New AI audio tool Fugatto by NVIDIA does the impossible – and music producers are stunned
Nvidia has unveiled Fugatto, a new AI audio generator capable of creating and transforming any combination of music, voices, and sounds through text and audio inputs.
Key developments:
The tool, formally named Foundational Generative Audio Transformer Opus 1, seems to demonstrate remarkable versatility in audio generation and manipulation
Here’s an overview of the features & capabilities:
| Feature | Capability |
|---|---|
| Sound Generation | Creates unique sounds from text prompts |
| Voice Transformation | Modifies accents and emotional tones |
| Music Editing | Isolates vocals and swaps instruments |
| Audio Control | Offers fine-grained control over generated content |
“This thing is wild,” says Ido Zmishlany, a multi-platinum producer and songwriter.
“The idea that I can create entirely new sounds on the fly in the studio is incredible.”
Technical specifications:
- Uses 2.5 billion parameters
- Trained on millions of audio samples
- Runs on NVIDIA DGX systems with 32 H100 GPUs
Industry impact:
The model’s versatility opens new possibilities for music producers, ad agencies, and game developers. Multi-platinum producer Ido Zmishlany notes, “The idea that I can create entirely new sounds on the fly in the studio is incredible”.
Practical applications:
Music Production:
- Quick prototyping of song ideas
- Testing different styles and instruments
- Enhancing audio quality
Voice Modification:
- Accent changes
- Emotional tone adjustments
- Language learning applications
Future implications:
While Nvidia hasn’t announced a release date, the tool’s development signals a transformative moment for music production. Built on a dataset of millions of audio samples, including the BBC’s sound effects library, Fugatto represents a new frontier in AI-assisted creativity.

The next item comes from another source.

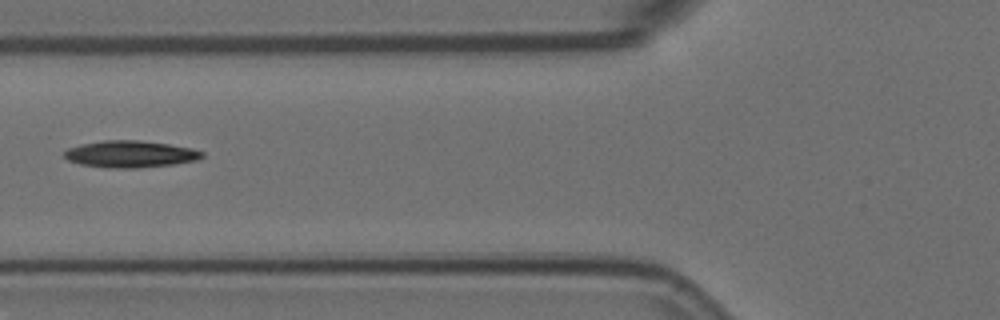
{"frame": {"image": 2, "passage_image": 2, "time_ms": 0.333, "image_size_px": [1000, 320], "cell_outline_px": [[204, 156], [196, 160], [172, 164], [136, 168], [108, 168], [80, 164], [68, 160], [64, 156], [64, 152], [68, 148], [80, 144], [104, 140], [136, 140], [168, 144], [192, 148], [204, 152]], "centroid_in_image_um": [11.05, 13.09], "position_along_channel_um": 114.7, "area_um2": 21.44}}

For musicians looking to stay ahead of the curve, this tool could become as essential as stem separation tools for music production, offering unprecedented control over sound design and manipulation.
Rafael Valle, manager of applied audio research at Nvidia, emphasizes the human element: “We wanted to create a model that understands and generates sound like humans do“.
This approach ensures that while pushing technological boundaries, Fugatto remains an instrument of human creativity rather than a replacement for it.